Ellen Browning Scripps helped her brother, James, start the Detroit News. She pioneered the concept of the feature article and wrote a widely-distributed daily news column until her death in 1932. The youngest child in her family, and a favorite of Ellen’s was E.W. Browning. With her financial help, E.W. founded the chain of Scripps newspapers. When her oldest brother George died, Ellen inherited his estate. Ellen believed her wealth should be held in trust to help humanity.

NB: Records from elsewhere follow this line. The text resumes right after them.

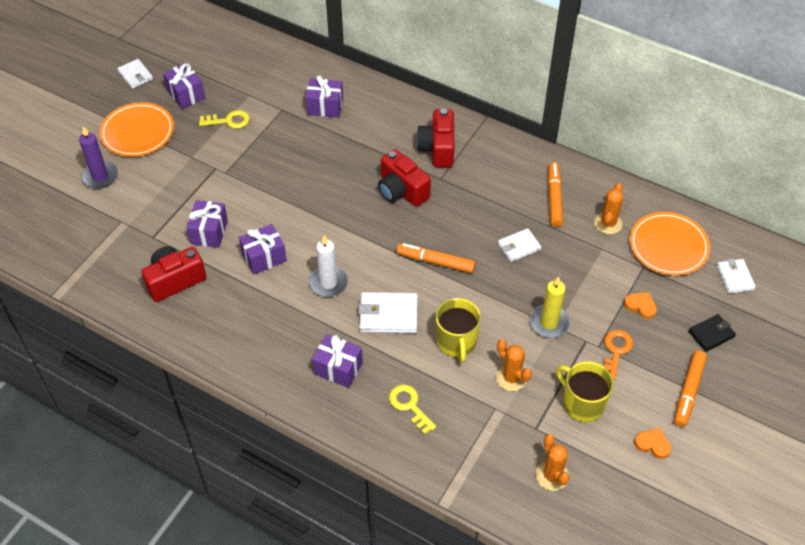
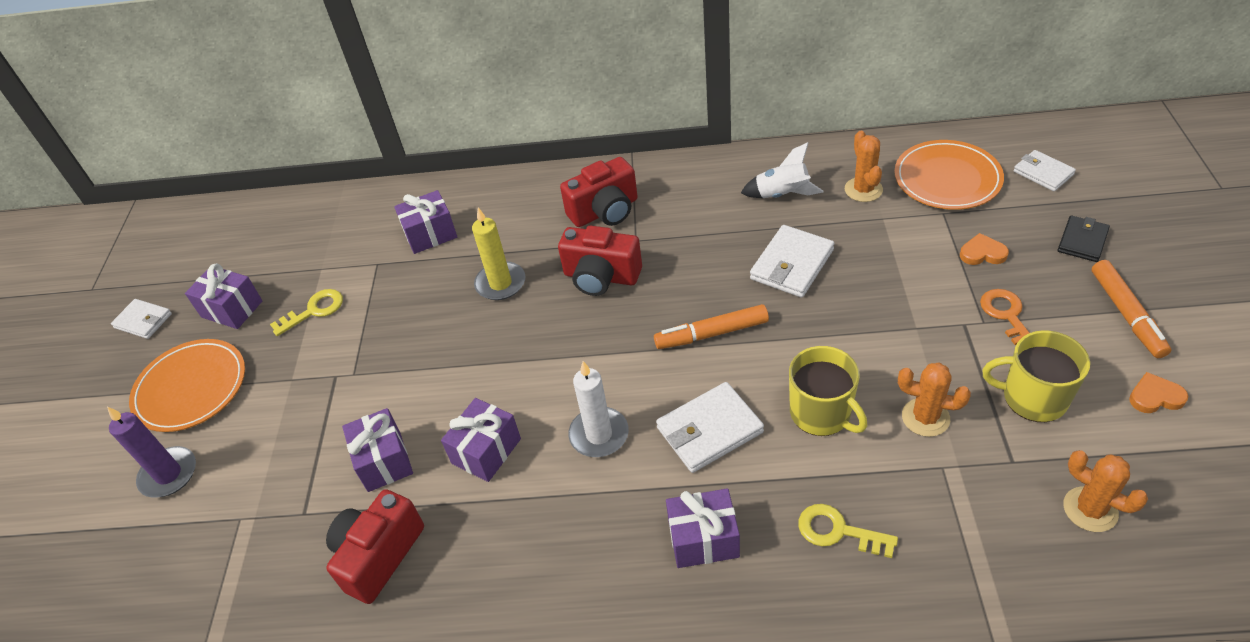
camera: 25 degrees left, 5 degrees down
(437, 148) = (605, 211): red camera -> red camera turned 90 degrees counterclockwise
(519, 246) = (792, 264): white wallet -> white wallet, size x1.55
(549, 323) = (905, 328): yellow candle -> yellow candle (500, 283)
(554, 198) = (782, 195): orange marker -> white rocket

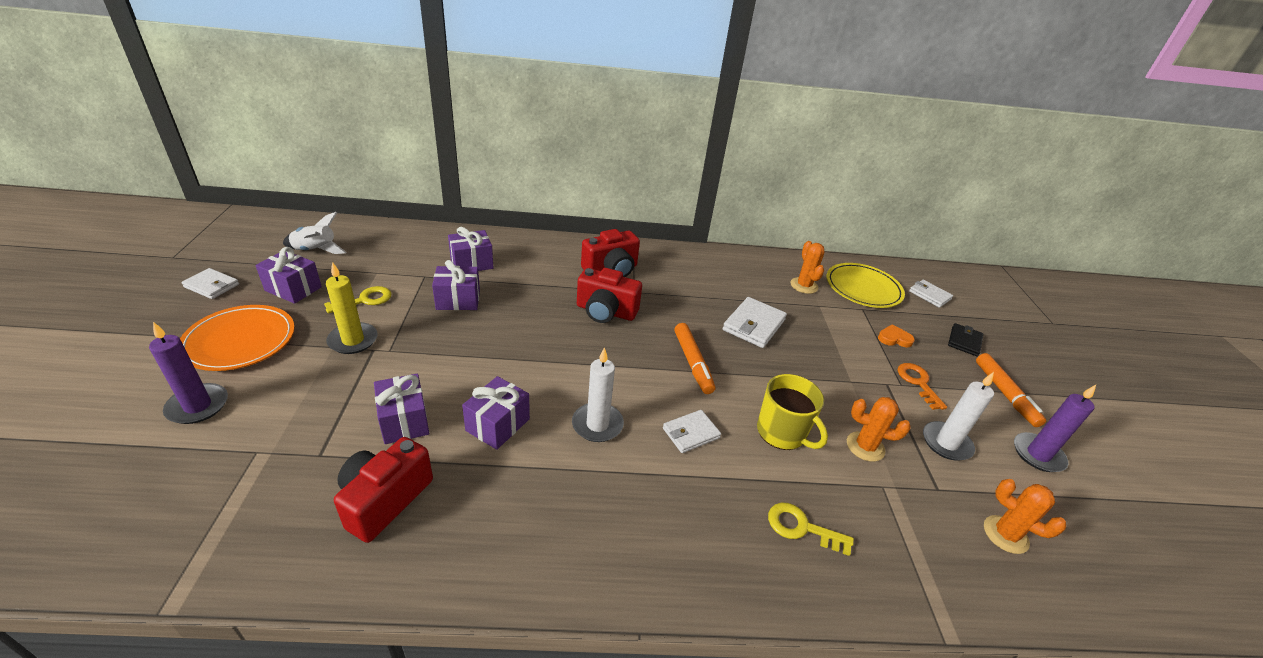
camera: 10 degrees left, 10 degrees down
(500, 283) = (524, 304): yellow candle -> yellow candle (353, 340)
(703, 539) = (685, 521): purple gift -> purple gift (458, 300)
(709, 430) = (691, 433): white wallet -> white wallet, size x0.65
(711, 333) = (692, 363): orange marker -> orange marker turned 90 degrees counterclockwise
(782, 195) = (745, 280): white rocket -> white rocket (315, 250)
(947, 179) = (863, 288): orange plate -> yellow plate
(1033, 398) = (946, 443): yellow mug -> white candle
(1155, 397) = (1038, 454): orange heart -> purple candle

Ms. Scripps came to La Jolla in the middle 1890′s and had a profound effect on the local community. She and her sister got involved in intellectual activities, joining the women’s literary and current events club that later became the La Jolla Woman’s Club. At a time when few women had college educations, clubs provided a venue in which their members could advance their knowledge and intellectual skills. Clubwomen discussed current events such as U.S. territorial expansion following the Spanish-American War and women’s suffrage. In October 1899, Irene Robertson gave a paper on “Municipal Housekeeping” while Eleanor Mills spoke on the subject of British imperialism in Africa, or “Cape to Cairo.” The club subsequently talked about the troubles in South Africa that would lead to the Boer War. In 1918, Ellen described the club as a place “for serious thought and work and study; a means of mental growth, spiritual culture,” and the development of women’s “natural forces and resources.”
The La Jolla Woman’s Club clubhouse, at a cost of $40,000 was one of her first benefactions. Miss Scripps was President of La Jolla Woman’s Club from 1901-1904 and from 1909-1910.
She also commissioned Irving Gill to build the community building and playground (now La Jolla Recreation Center), and it was the first public playground in the U.S. Miss Scripps and E.W. built the Institute of Oceanography (another Irving Gill building); then Ellen had the road built to the Institution, and on to Del Mar (the nearest point to the railroad). To preserve the unique Torrey Pines, Ellen built the lodge and custodian’s quarters and gave the park to San Diego. Miss Ellen’s legacy lives on in the following institutions: Scripps Clinics and Scripps Hospitals, The Scripps Research Institute (TSRI), Scripps College, The Bishops School (several buildings were also designed by Irving Gill), La Jolla Library, La Jolla Historical Society, Girl Scouts of San Diego-Imperial Council, San Diego Natural History Museum, San Diego Zoo, The Athenaeum and numerous other organizations that continue to benefit from her foundation.
Ellen Browning Scripps died in her La Jolla home on August 3, 1932, a few weeks before her 96th birthday. Shortly thereafter, the leading newspaper trade journal Editor & Publisher praised her contributions to American journalism: “Many women have contributed, directly and indirectly, to the development of the American press, but none more influentially and beneficently than Ellen Browning Scripps.”The New York Times, meanwhile, recognized her as “one of the pioneers in modern American journalism.” Her obituary described her as a woman who had perfected “the art of living” as well as the art of giving.